By Linda Fisher Thornton
As we weathered a hurricane on the East Coast, I remembered the uncharacteristic earthquake that affected Virginia a few years ago. That experience changed how I interpreted the world around me. It drew attention to why we all see the world in such different ways.
I was in a warehouse store shopping for a gift, and I noticed that the table in front of me was shaking. If this had happened at any other time, I would have looked for an explanation inside the store. But not this time. A recent earthquake had altered my frame of reference. My first thought now was that it was another aftershock from the earthquake. It turned out to be just an efficient store clerk enthusiastically adding inventory at the other end of the table.
Our Evolving Frame of Reference
This experience of being “shaken up” reminded me about how our frame of reference changes as we have new experiences. We can interpret the same experience in completely differently ways, depending on recent events in our lives.
During the recent hurricane, for example, the light movement of trees in the wind (normally a pleasant experience) took on a new meaning as it signaled the arrival of Hurricane Florence.

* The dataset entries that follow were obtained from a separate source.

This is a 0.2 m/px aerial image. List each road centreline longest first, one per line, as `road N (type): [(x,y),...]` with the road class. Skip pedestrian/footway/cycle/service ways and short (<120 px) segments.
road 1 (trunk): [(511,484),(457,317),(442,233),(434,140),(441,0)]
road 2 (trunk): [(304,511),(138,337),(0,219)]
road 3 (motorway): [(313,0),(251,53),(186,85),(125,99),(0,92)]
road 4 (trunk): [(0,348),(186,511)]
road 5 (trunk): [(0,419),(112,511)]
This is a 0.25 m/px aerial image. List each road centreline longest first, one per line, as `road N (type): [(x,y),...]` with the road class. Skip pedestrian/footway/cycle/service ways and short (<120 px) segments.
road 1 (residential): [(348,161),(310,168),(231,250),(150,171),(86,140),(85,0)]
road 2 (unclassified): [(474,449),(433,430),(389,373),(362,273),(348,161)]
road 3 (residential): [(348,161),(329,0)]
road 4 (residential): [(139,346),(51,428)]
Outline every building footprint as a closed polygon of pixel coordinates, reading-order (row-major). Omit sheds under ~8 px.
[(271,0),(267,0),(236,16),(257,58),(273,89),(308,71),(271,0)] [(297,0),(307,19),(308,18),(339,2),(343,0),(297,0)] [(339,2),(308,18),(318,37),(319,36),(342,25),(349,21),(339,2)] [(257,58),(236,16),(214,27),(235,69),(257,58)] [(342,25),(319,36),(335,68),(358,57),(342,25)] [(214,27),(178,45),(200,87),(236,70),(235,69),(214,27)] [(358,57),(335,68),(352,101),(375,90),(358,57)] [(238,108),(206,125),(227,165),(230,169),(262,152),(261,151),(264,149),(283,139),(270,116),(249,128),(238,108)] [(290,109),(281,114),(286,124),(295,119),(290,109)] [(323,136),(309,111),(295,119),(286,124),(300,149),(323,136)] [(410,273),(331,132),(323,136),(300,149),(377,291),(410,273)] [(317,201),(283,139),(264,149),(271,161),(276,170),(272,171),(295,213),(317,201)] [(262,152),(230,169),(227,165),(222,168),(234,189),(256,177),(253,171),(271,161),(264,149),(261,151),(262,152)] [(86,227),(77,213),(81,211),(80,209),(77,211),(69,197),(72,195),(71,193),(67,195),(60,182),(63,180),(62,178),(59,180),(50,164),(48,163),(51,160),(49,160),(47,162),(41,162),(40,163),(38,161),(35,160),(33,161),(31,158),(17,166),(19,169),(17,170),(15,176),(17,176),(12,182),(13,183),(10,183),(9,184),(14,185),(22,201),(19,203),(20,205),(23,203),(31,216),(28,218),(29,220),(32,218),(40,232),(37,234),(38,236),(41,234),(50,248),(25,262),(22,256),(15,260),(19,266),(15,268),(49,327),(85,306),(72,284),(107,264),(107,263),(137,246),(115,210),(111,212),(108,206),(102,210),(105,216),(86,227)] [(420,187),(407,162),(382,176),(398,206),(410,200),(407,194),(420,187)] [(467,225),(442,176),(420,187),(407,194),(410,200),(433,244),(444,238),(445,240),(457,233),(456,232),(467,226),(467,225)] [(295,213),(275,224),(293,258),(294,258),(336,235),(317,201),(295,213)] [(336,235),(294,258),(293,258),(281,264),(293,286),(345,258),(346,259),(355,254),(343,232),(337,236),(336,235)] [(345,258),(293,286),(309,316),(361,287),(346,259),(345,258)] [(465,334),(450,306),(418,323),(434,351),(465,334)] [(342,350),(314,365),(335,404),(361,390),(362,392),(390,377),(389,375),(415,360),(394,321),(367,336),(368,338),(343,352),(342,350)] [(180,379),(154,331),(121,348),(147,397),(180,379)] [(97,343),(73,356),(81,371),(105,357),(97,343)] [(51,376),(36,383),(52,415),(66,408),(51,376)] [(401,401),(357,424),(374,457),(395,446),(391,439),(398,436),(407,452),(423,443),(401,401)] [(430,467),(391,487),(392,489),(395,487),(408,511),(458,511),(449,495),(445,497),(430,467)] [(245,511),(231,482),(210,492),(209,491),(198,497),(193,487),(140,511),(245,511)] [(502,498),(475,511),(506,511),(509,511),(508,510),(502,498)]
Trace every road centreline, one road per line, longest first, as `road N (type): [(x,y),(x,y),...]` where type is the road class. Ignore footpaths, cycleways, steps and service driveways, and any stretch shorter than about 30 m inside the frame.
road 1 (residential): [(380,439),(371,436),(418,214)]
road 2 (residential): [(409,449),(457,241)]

When we are aware of our evolving frame of reference, it helps us remember that other people’s experiences shape their perceptions too, and those experiences are likely to be very different from our own.
Expanding the Frame
Catastrophic events can make us pause to reflect on the bigger scheme of things, which is easy to ignore in the midst of a high-speed schedule. We shouldn’t wait for a catastrophic event to force us to take a broader perspective. When we make a commitment to learning, we can expand our frame of reference to include perspectives that differ from our own and and apply this awareness to our daily choices.